_ARBEITSAUFTRAG 1_
In welchem Jahr sah John Locke laut dem Text zur Geldwerttheorie die Umlaufgeschwindigkeit des Geldes als weiteren Faktor des Geldwerts an?
_ARBEITSAUFTRAG 2_
Stimmen die folgenden Aussagen mit dem Text zur Geldwerttheorie überein? Antworte jeweils mit Ja oder Nein und zitiere die entscheidenden Worte des Textes. (a) Für Bodin standen Geldmenge und Geldwert in einem umgekehrten Verhältnis zueinander. (b) William Petty erklärte den Geldwert aus der Umlaufgeschwindigkeit des Geldes. (c) Karl Marx widersprach Ricardo in einem Brief an Friedrich Engels.
_ARBEITSAUFTRAG 3_
Bitte nenne alle Personen, die im Text zur Geldwerttheorie namentlich erwähnt werden.

_VORLIEGENDER TEXT_
※

Als erste Geldwerttheorie ist die 1568 von Jean Bodin geübte Kritik an Untersuchungen zu Frankreichs Teuerung zu verstehen.[6] Hierin analysierte er offenbar als einer der ersten das zuvor noch unbekannte Phänomen der Inflation durch eine zu starke Vermehrung der umlaufenden Zahlungsmittel. Es ging hier vor allem um die Münzen, die aus dem Gold und dem Silber Amerikas geprägt wurden. Seiner Auffassung nach übersteige die Teuerung bei weitem das Ausmaß der Münzverschlechterung. Für Bodin standen Geldmenge und Geldwert im umgekehrten Verhältnis zueinander. Andere Faktoren wie etwa der Gebrauchswert, Produktionskosten oder der Geldbedarf blieben bei seiner Bestimmung des Geldwerts zunächst unberücksichtigt. Bernardo Davanzati kam 1588 zu dem relativierenden Ergebnis, dass nicht die Geldmenge an sich, sondern die Entwicklung ihres Verhältnisses zur Gütermenge für die Geldwertentwicklung maßgeblich sei.[7] Aber schon William Petty versuchte 1662 den Geldwert aus den Produktionskosten der Edelmetalle zu erklären.[8] John Locke sah 1691 als erster die Umlaufgeschwindigkeit des Geldes (englisch quickness of its circulation) als weiteren Faktor des Geldwerts an.[9]

Insbesondere David Ricardo hob 1809 die Bedeutung der Produktionskosten für den Geldwert hervor. Er wies darauf hin, dass die Entdeckung neuer Goldminen zu einer größeren Geldmenge und damit zu sinkendem Geldwert führe.[10] Hierin erkannte er außer der Geldmenge auch die Umlaufgeschwindigkeit und die Substitution der Barzahlung unter Kaufleuten durch Wechsel an.[11] Ricardo gelangte zur Auffassung, dass eine Änderung im Geldwert keine Veränderung der Profitrate hervorbringe. Karl Marx trat dem in einem Brief vom 22. April 1868 an seinen Freund Friedrich Engels entgegen, denn die Profitrate (=Kapitalrentabilität) steige mit sinkendem Geldwert.[12] Tatsächlich jedoch ergeben sich in inflationären Phasen für die Unternehmen nominale Scheingewinne, die real nicht vorhanden sind.

※

_GESPEICHERTE DATEN_
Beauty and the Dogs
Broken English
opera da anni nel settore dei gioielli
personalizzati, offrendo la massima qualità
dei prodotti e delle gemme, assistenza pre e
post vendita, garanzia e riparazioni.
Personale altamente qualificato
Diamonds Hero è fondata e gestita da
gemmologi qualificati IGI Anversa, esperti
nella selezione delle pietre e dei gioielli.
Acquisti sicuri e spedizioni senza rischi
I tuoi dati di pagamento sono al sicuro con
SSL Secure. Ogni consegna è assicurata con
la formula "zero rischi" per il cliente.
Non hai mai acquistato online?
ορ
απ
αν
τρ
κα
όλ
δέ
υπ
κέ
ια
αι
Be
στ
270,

※

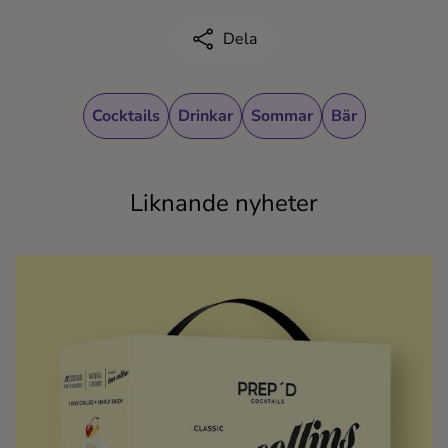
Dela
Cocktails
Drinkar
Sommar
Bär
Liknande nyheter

※

_SCHRIFTLICHE ANTWORT 1_
Im Jahr 1691.

_SCHRIFTLICHE ANTWORT 2_
(a) Ja: „Für Bodin standen Geldmenge und Geldwert im umgekehrten Verhältnis zueinander.“
(b) Nein: „Aber schon William Petty versuchte 1662 den Geldwert aus den Produktionskosten der Edelmetalle zu erklären.“
(c) Ja: „Karl Marx trat dem in einem Brief vom 22. April 1868 an seinen Freund Friedrich Engels entgegen“

_SCHRIFTLICHE ANTWORT 3_
Jean Bodin, Bernardo Davanzati, William Petty, John Locke, David Ricardo, Karl Marx, Friedrich Engels